Who Was Mother Goose?

Do you have any preferred nursery rhymes? We do! We adore “Hey Diddle Diddle” and “Hot Cross Buns.” Have you ever come across “Humpty Dumpty”? How about “Ring Around the Rosie”? If so, you probably already have some knowledge about the subject of today’s Wonder of the Day. It’s Mother Goose!

Many children think Mother Goose is quite fantastic. And why wouldn’t they? She’s a significant part of many well-known children’s poems. This leads some individuals to QUESTION—is Mother Goose a fictional character? Or is she based on a real person?

If you ever visit Boston, Massachusetts, you may hear that Mother Goose was indeed an actual person. Some believe she resided there in the 1660s. They claim she was either named Elizabeth Goose or Mary Goose.

According to legend, this woman took care of 16 children. She enjoyed singing songs and creating rhyming stories for them. This was definitely a common practice at that time. Many women sang rhyming songs to their children in order to help them fall asleep. That’s why they’re called nursery rhymes!

However, there is no evidence that Mother Goose was a real person. Nevertheless, many fairy tales and nursery rhymes are attributed to her. A few examples include “Jack and Jill,” “Little Miss Muffet,” and “Hickory Dickory Dock.” She also appears as the main character in one rhyme:

“Old Mother Goose, When she wanted to wander, Would ride through the air On a very fine gander. Jack’s mother came in, And caught the goose soon, And mounting its back, Flew up to the moon.”

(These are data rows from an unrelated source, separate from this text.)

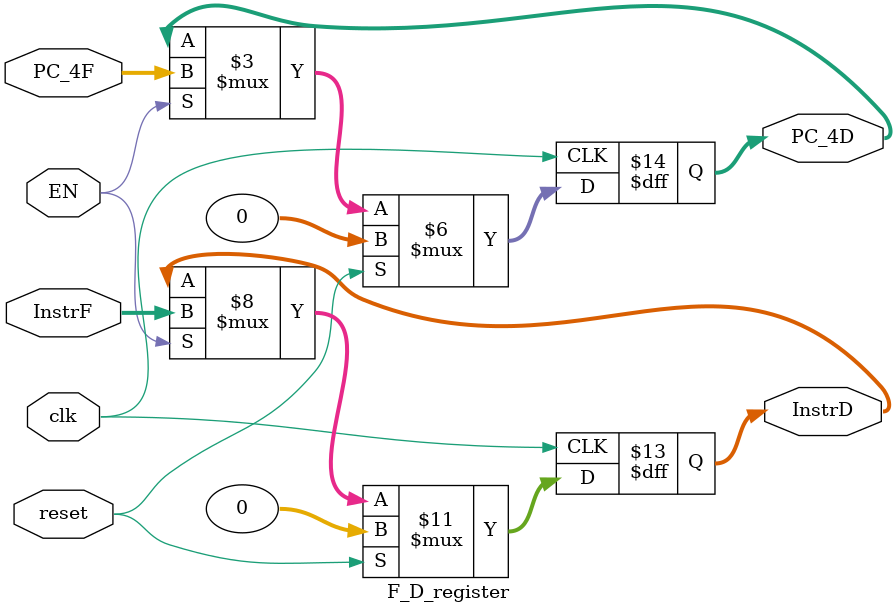
<source format=v>
`timescale 1ns / 1ps
module F_D_register(
	input clk,
	input reset,
	input EN,
    input [31:0] InstrF,
    input [31:0] PC_4F,
    output reg [31:0] InstrD,
    output reg [31:0] PC_4D
    );
	always@(posedge clk)
		begin
			if(reset)
				begin
					InstrD<=32'b0;
					PC_4D<=32'b0;
				end
			else if(EN==1'b1)
				begin
					InstrD<=InstrF;
					PC_4D<=PC_4F;
				end
		end
endmodule

</source>
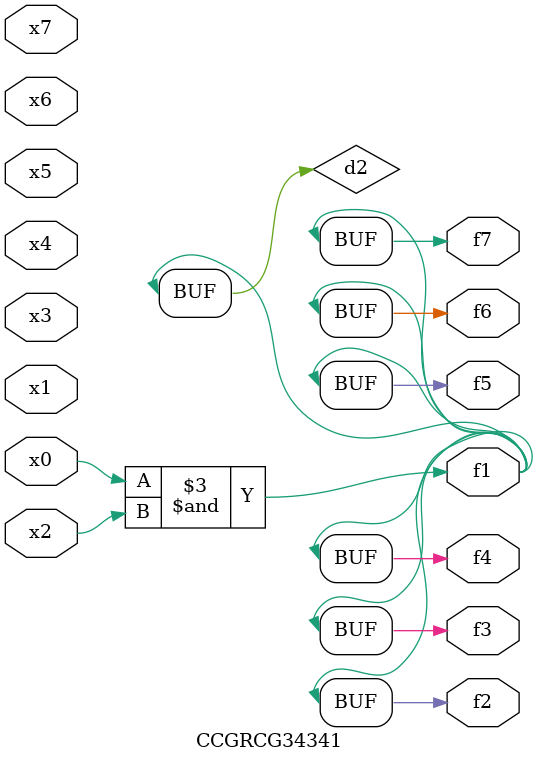
<source format=v>
module CCGRCG34341(
	input x0, x1, x2, x3, x4, x5, x6, x7,
	output f1, f2, f3, f4, f5, f6, f7
);

	wire d1, d2;

	nor (d1, x3, x6);
	and (d2, x0, x2);
	assign f1 = d2;
	assign f2 = d2;
	assign f3 = d2;
	assign f4 = d2;
	assign f5 = d2;
	assign f6 = d2;
	assign f7 = d2;
endmodule

</source>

The first printed publication of Mother Goose stories came in 1695. It was a collection of fairy tales by Charles Perrault titled Tales of my Mother Goose. The collection included classics such as “Sleeping Beauty,” “Little Red Riding Hood” and “Cinderella.”

Mother Goose became closely associated with nursery rhymes. This association grew with the publication of John Newberry’s Sonnets for the Cradle around 1765. In 1781, Mother Goose’s Melody was published in England.

Today, Mother Goose even has her own holiday. Since 1987, many schools and libraries have celebrated Mother Goose Day on May 1. It’s a time to remember and enjoy the fairy tales and nursery rhymes of youth. How would you observe Mother Goose Day? Would you dress as your favorite nursery rhyme character? Recite a childhood poem for friends and family members? There are countless ways to celebrate!

Try It Out

Ready to continue learning? Find an adult who can assist you in trying out one or more of the activities below:

Get Active and Have Fun with Nursery Rhyme Games

Are you ready for some interactive fun? Leave the flying and quacking to the geese, and let’s play some exciting games! These classic games, combined with singing nursery rhymes, are guaranteed to be a hit on the playground. Give London Bridge, The Farmer in the Dell, or The Mulberry Bush a try.

Do you know any other entertaining rhymes or fairy tales? Share one of your favorite classics with a friend or family member. In return, ask them to share their beloved stories or rhymes with you.

Feeling inspired? Why not try creating your very own nursery rhyme? Start by coming up with a main character, and then craft a rhyming story around them. For an extra touch, try singing your nursery rhyme to a catchy tune. Let your creativity flow and enjoy the process of writing your own rhyme!